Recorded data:
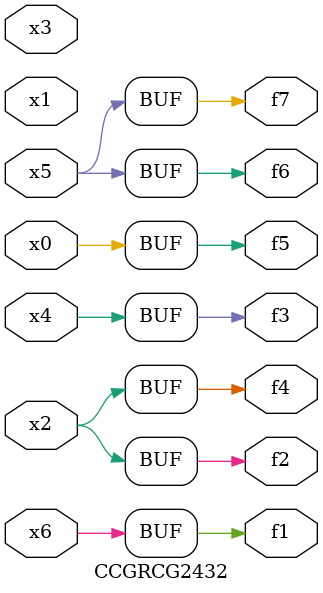
<source format=v>
module CCGRCG2432(
	input x0, x1, x2, x3, x4, x5, x6,
	output f1, f2, f3, f4, f5, f6, f7
);
	assign f1 = x6;
	assign f2 = x2;
	assign f3 = x4;
	assign f4 = x2;
	assign f5 = x0;
	assign f6 = x5;
	assign f7 = x5;
endmodule

</source>
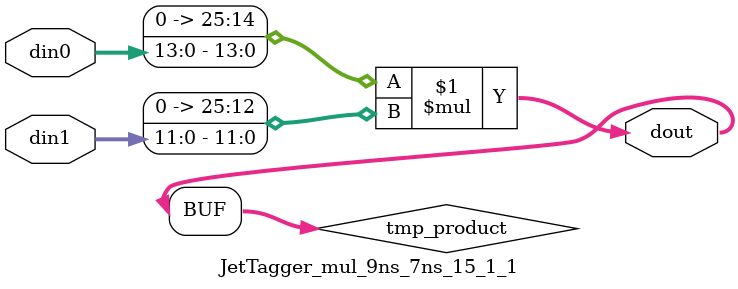
<source format=v>

`timescale 1 ns / 1 ps

  module JetTagger_mul_9ns_7ns_15_1_1(din0, din1, dout);
parameter ID = 1;
parameter NUM_STAGE = 0;
parameter din0_WIDTH = 14;
parameter din1_WIDTH = 12;
parameter dout_WIDTH = 26;

input [din0_WIDTH - 1 : 0] din0; 
input [din1_WIDTH - 1 : 0] din1; 
output [dout_WIDTH - 1 : 0] dout;

wire signed [dout_WIDTH - 1 : 0] tmp_product;










assign tmp_product = $signed({1'b0, din0}) * $signed({1'b0, din1});











assign dout = tmp_product;







endmodule

</source>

Brief ->
From the records above, show each line that contains the word "parameter".

Response area ->
parameter ID = 1;
parameter NUM_STAGE = 0;
parameter din0_WIDTH = 14;
parameter din1_WIDTH = 12;
parameter dout_WIDTH = 26;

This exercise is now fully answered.